- WORK REQUEST
Go through the listing below, count the lines that contain "shoulder", and state the number alone.

- TASK INPUT
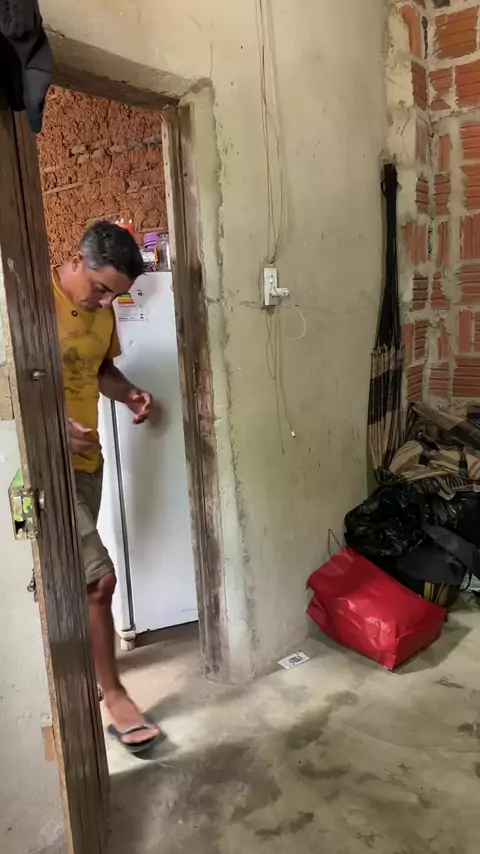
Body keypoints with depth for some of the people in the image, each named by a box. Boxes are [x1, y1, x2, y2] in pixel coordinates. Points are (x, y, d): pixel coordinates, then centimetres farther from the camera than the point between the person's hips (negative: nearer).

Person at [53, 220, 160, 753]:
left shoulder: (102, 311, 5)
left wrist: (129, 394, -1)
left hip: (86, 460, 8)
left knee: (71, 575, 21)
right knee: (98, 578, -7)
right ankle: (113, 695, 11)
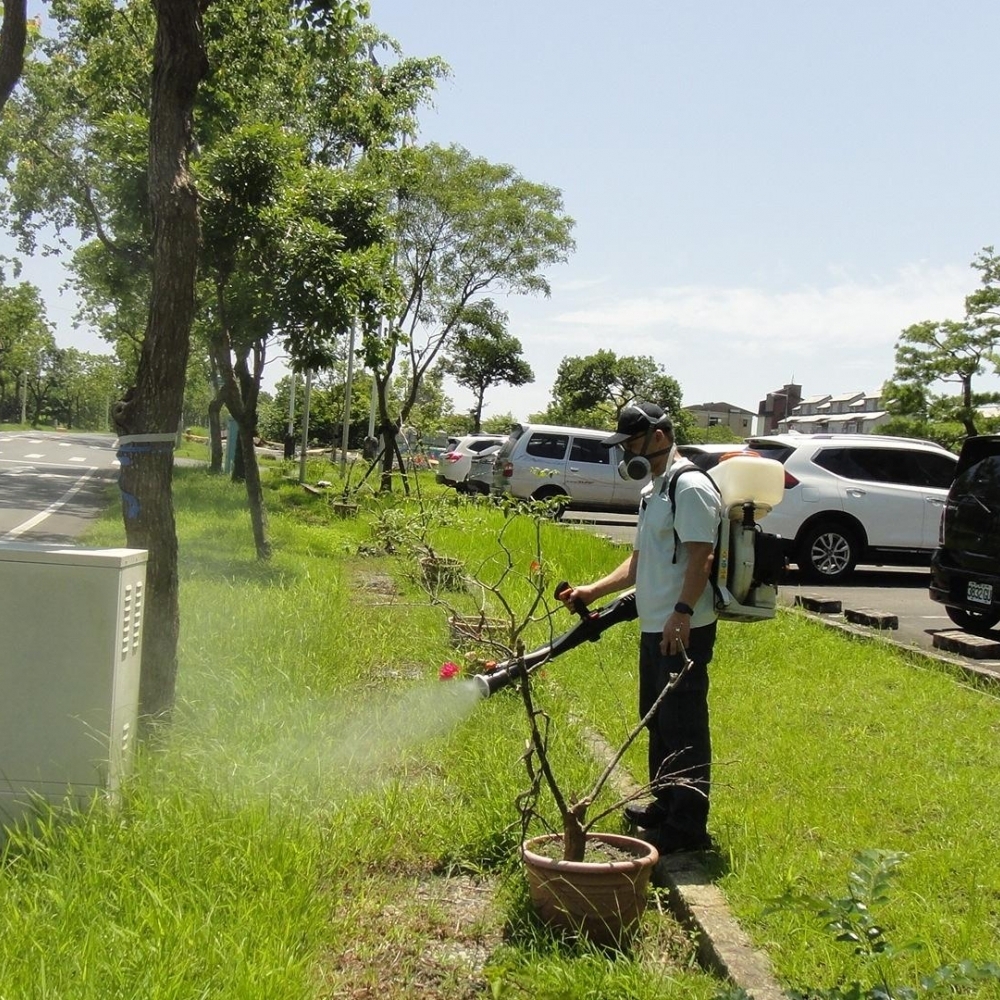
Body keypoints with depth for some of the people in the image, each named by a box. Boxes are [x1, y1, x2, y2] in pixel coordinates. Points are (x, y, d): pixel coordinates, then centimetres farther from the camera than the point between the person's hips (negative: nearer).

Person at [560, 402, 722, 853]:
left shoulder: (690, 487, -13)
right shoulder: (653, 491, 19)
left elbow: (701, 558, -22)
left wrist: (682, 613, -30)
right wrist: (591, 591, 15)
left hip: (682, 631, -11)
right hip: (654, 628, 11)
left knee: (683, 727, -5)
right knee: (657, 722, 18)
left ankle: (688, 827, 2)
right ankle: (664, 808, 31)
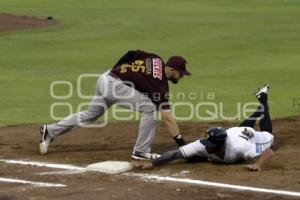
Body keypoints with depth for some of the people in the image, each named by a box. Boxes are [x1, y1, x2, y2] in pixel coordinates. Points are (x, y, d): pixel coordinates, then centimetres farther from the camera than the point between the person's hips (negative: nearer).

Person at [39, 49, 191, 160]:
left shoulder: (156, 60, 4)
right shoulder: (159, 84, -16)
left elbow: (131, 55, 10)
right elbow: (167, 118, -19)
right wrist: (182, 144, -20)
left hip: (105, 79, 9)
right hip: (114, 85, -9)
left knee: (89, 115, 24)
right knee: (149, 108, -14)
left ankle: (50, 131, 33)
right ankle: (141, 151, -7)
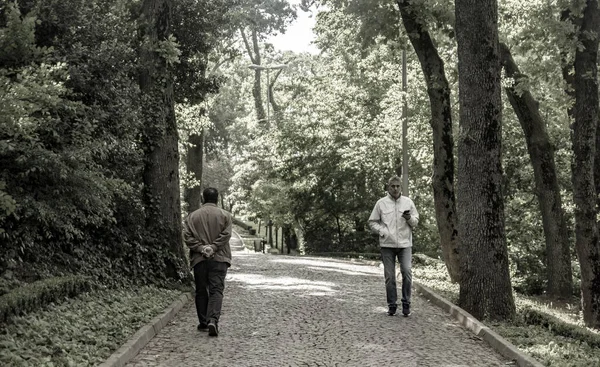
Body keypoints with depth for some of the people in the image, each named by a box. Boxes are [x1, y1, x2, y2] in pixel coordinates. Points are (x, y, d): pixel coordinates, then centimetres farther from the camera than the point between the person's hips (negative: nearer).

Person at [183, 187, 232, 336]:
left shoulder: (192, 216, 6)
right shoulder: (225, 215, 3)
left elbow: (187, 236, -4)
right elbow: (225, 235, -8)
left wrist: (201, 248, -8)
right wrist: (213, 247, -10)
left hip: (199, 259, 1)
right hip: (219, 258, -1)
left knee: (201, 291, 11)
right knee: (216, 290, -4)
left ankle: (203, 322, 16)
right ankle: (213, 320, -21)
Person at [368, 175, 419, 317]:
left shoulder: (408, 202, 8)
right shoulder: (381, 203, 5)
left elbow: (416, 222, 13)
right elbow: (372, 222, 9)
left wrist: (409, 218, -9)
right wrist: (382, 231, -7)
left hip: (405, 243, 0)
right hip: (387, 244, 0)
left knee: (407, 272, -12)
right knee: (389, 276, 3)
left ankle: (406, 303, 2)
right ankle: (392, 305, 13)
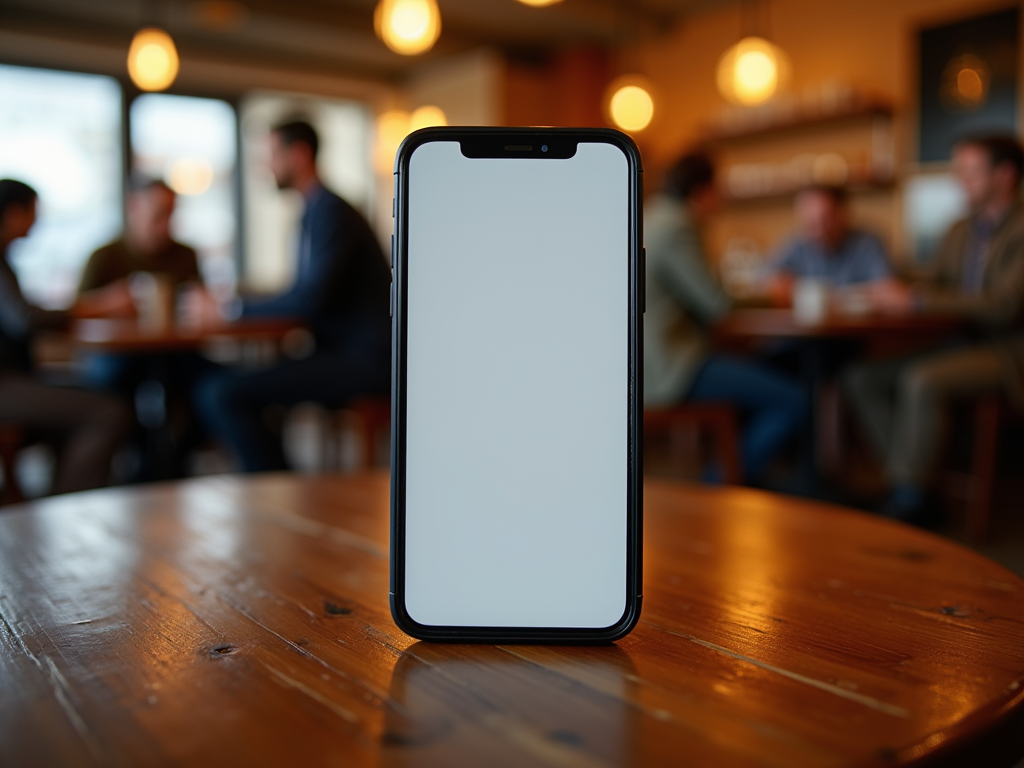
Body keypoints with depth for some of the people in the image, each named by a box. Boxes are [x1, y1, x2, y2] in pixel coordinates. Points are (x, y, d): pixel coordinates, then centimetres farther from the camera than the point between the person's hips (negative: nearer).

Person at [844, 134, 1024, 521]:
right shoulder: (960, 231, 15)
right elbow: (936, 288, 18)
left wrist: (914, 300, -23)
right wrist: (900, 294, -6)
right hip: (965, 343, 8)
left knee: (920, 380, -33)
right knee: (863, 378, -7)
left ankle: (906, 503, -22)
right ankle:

- YOUR RESPONSE
10